Mr. Dobson spoke to him, and he at once followed his friend and solicitor across the body of the court room to the row of reserved chairs in front of the crowd.
A whisper went round the room, and Louisa with cool indifference turned to greet those among the crowd whom she had recognized as acquaintances and friends. Some were sitting, others standing back against the walls in the rear. Lady Ducies was there, excited and over-dressed, with a large hat that obstructed the view of a masculine-looking woman who sat immediately behind her, and who seemed quite prepared to do battle against the obstruction.
Farther on sat the Countess of Flintshire, novelist and playwright, eager and serious, note-book in hand and a frown between her brows, denoting thought and concentration of purpose. She bowed gravely to Louisa, and contrived to attract Luke's attention, so that he turned toward her, and she was able to note carefully in indelible pencil in a tiny note-book that a murderer about to meet his just fate may bestow an infinity of care on the niceties of his own toilet.
(N. B. The next play written by the Countess of Flintshire, better known to the playgoing public as Maria Annunziata, had an assassin for its principal hero. But the play found no favour with actor-managers, and though it subsequently enjoyed some popularity in the provinces, it was never performed on the London stage.)
Louisa looked on all these people with eyes that dwelt with strange persistency on trivial details: the Countess of Flintshire's note-book, Lady Ducies' hat, the masculine attire of the militant suffragette in the rear—all these minor details impressed themselves upon her memory. In after years she could always recall the vision of the court room, with its drabby background to a sea of ridiculous faces.

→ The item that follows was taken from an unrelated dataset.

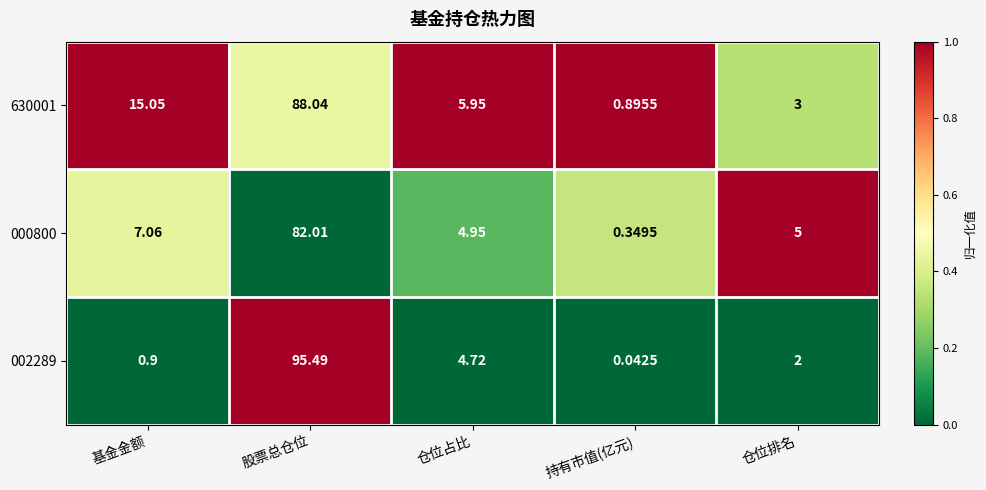

At which label is 002289 closest to 47?

仓位占比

For they all seemed ridiculous to her—all these people—in their obvious eager agitation: they had pushed one another and jostled and fought their way into this small, stuffy room, the elegant ladies with their scent bottles, the men about town with their silk hats and silver-topped canes: they were all ready to endure acute physical discomfort for the sake of witnessing the harrowing sight of one of their own kind being pilloried before the mob: it was just a pinch of spice added to the savourless condiment of every-day life. Then there were the others: those who had come just out of idle curiosity to hear a few unpleasant details, or to read a few unwholesome pages in the book of life of people who lived in a different world to their own.
Ridiculous they seemed, all of them! Louisa felt a sudden desire to laugh aloud, as she realized how very like a theatre the place was, with its boxes, its stalls, and its galleries. But in this case those who usually sat in stalls or boxes, displaying starched shirt-fronts, bare shoulders, and bad manners, they were the actors now made to move or dance or sing, to squirm or to suffer for the delectation of pit and gallery.
On the left a group of young men with keen young faces, all turned toward Luke and toward Louisa and her father. Note-books protruded out of great-coat pockets, fountain pens and indelible pencils snuggled close to hand. Lucky the lightning artist who could sketch for the benefit of his journalistic patrons a rough outline of the gentleman with more than one foot in the dock. Close by, a couple of boys in blue uniform, with wallet at the side and smart pill-box cap on the head, stood ready to take messages, fractions of news, hurried reports to less-favoured mortals whose duty or desire kept them away from this scene of poignant interest.
Louisa saw them all, as in a vivid dream. Never afterward could she believe that it had all been reality: the coroner, the jury, the group of journalists, the idle, whispering, pushing crowd, the loud murmurs which now and again reached her ear:
"Oh! you may take it from me that to-morrow he'll stand in the dock."